A diachronic corpus is a corpus containing texts from different periods and is used to study the development or change in language. Sketch Engine allows searching the corpus as a whole or only including selected time intervals in the search. In addition, there is a specialized diachronic feature called Trends, which identifies words whose usage changes the most over the selected period of time.
see also Trends – diachronic analysis
The opposite is a synchronic corpus whose texts come from the same point of time. It is a snapshot of language in one moment. The TenTen family of corpora are such snapshots because their content is collected within a couple of months.
(also called a reference corpus (although this refers to something else in Sketch Engine) is a corpus whose development is complete. The content of the corpus does not change. Most corpora are static corpora. The benefit of a corpus that does not change is that the results of the analysis do not change which is important in many scenarios.
A monitor corpus is used to monitor the change in language. It is a corpus which is regularly (or even continuously) updated, new texts are added as they are produced. The results of the searches change because the content of the corpus gets bigger all the time.
The Timestamped corpus in Sketch Engine is an example of a monitor corpus.
A learner corpus is a corpus of texts produced by learners of a language. The corpus is used to study the mistakes and problems learners have when learning a foreign language. Sketch Engine allows for learner corpora to be annotated for the type of error and provides a special interface to search either for the error itself, for the error correction, for the error type or for a combination of the three options.
see also Setting up a learner corpus
These corpora contain texts produced by learners of a language or by translators.
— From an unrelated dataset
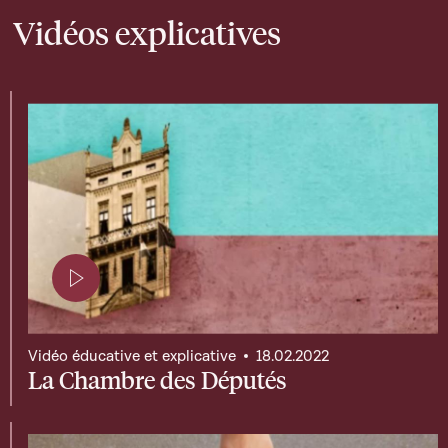
Vidéos explicatives
Page contenant une vidéo
Vidéo éducative et explicative
18.02.2022
La Chambre des Députés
The errors are annotated and can be used to study the types of errors that different groups of learners or translators make.
see also Setting up a learner corpus
A specialized corpus contains texts limited to one or more subject areas, domains, topics etc. Such corpus is used to study how the specialized language is used. The user can create specialized subcorpora from the general corpora in Sketch Engine.
A multimedia corpus contains texts which are enhanced with audio or visual materials or other type of multimedia content. For example, the spoken part of British National Corpus in Sketch Engine has links to the corresponding recordings which can be played from the Sketch Engine interface.
Other corpora can have videos where the corpus text is spoken or images which show the original manuscript or printed copy of the text.
See BNC, where the spoken part (in particular the subcorpus ‘Audio sentences mp3’) is also available in the audio format and it can be played directly in the Sketch Engine interface.